Not how it was sold, of course.

Sickness was a thing that happened to you; you got it somehow, and therefore there was a cause you could attack. You have headaches? You need to drink more orange juice! You have asthma? Well you need horseradish! You have a fever? You need to stop getting angry! And there was always a superior certainty to it. It presented getting sick as a sort of moral failure, because you should have anticipated it and been prepared. Are you praying enough? Have you prayed about it? Maybe there’s some other thing you could do to anticipate this. Maybe you could show your dedication to your faith.
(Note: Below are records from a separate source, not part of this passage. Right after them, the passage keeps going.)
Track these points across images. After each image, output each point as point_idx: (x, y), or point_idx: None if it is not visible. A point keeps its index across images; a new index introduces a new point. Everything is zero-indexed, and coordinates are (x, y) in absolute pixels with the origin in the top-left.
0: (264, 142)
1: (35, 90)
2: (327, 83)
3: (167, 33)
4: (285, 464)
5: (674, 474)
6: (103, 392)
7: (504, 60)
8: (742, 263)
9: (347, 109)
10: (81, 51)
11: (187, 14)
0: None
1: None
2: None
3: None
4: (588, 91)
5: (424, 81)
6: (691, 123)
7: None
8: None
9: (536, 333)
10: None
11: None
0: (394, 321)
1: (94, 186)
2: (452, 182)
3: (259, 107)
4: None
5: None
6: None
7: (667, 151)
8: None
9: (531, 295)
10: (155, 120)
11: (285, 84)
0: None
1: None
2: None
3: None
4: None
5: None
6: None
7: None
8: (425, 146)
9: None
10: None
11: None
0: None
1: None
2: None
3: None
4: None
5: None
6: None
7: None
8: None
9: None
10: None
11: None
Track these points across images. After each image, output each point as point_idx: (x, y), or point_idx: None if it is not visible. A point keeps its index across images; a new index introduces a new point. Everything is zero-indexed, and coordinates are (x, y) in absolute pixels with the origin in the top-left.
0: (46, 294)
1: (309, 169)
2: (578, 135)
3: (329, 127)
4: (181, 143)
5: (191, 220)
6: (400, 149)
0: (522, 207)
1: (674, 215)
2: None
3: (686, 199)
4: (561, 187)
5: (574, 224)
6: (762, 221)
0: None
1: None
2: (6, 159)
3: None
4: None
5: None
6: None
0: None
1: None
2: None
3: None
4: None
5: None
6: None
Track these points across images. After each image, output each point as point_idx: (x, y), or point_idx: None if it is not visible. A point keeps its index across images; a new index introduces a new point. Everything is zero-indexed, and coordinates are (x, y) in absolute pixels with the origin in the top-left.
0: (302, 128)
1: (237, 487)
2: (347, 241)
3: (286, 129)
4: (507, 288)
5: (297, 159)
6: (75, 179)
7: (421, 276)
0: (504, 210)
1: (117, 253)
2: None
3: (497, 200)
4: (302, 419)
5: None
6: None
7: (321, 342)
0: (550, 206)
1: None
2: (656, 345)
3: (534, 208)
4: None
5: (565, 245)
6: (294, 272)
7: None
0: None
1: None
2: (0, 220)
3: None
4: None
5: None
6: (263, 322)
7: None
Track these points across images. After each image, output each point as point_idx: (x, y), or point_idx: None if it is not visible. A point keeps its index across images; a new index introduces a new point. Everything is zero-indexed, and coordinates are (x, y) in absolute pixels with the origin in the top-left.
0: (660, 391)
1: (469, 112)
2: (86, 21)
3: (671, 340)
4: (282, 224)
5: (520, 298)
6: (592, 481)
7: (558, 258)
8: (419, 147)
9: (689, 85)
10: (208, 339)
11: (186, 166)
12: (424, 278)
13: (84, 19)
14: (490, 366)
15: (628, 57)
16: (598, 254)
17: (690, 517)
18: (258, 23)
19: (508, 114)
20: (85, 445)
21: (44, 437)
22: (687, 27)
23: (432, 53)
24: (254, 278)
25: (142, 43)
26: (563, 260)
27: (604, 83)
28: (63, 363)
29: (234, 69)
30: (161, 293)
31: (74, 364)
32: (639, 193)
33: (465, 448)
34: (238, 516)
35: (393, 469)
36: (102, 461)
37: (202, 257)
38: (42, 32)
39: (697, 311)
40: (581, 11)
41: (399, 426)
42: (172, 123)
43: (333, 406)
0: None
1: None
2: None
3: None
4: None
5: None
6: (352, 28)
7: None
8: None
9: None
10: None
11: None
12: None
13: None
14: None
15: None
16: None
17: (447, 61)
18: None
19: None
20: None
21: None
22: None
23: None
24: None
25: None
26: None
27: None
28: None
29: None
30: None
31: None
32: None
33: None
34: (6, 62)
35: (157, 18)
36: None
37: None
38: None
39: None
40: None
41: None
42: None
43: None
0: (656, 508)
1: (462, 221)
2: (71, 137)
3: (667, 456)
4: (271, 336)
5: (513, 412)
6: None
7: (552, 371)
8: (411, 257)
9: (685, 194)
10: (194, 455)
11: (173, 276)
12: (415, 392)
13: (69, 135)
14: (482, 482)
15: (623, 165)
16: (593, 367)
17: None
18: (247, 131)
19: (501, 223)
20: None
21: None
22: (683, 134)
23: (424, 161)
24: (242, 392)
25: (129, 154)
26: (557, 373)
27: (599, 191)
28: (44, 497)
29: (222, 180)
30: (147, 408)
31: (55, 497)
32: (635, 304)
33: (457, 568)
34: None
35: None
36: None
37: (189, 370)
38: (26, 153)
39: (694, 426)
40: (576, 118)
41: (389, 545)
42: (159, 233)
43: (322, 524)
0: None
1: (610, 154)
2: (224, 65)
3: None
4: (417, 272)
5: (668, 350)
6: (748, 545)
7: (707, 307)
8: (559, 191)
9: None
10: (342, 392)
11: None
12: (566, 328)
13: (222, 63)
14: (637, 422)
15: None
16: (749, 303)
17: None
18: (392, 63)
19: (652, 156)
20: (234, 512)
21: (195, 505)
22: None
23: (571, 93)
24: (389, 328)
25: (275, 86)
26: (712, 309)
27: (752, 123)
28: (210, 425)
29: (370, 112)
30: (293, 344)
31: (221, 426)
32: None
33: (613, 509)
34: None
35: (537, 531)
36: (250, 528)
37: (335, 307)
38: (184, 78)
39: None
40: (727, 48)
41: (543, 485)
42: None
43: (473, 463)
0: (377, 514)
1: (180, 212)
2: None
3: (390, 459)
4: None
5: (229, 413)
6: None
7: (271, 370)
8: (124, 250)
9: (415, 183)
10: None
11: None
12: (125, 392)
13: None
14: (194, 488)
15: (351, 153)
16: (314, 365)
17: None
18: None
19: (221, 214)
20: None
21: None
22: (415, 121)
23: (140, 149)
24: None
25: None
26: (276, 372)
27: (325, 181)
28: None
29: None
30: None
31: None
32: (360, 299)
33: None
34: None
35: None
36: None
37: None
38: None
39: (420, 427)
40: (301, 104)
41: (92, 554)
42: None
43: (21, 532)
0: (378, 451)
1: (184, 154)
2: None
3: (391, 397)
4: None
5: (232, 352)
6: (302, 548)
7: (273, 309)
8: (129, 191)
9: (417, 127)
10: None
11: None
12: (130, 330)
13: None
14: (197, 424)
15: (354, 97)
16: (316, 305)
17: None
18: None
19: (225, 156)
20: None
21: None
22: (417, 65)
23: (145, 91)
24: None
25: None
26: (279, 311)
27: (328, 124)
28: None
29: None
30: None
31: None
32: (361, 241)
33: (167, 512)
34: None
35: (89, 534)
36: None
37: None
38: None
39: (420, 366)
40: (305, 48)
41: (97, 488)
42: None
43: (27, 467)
Possibly with supplements.

And the thing that follows on from this, that’s still nagging away in my brain, something I’m still fighting  and trying to address, is that part of me thinks of all sickness as a punishment from something outside me. I was able to kill off the god in my brain, the divine punishment elements, but all I did was transfer that onwards to generalised anxiety: It’s not that god’s judging me for my moral failure, but I should have anticipated things ahead of time and been better at being when I am reminded the ways my body is not working perfectly any more. Whether it’s a sore foot or a difficulty sleeping or just overwhelming, depressing sadness that clutches at my chest when I open an important document and feel like I’m not good enough to write this, I find myself flowing into that same mental pattern. Illness isn’t a thing that happens, illness is a byproduct of moral impropriety and y’know, y’know? I probably deserve this. Even though I’m not really getting sick these days – and then there’s the followup thought that aren’t I? Isn’t this tiredness and sadness a kind of sickness that deserves addressing!?

One final thing, remember that note of ‘oranges cure headaches?’ Yeah, turns out my mother was allergic to oranges. They gave her migraines.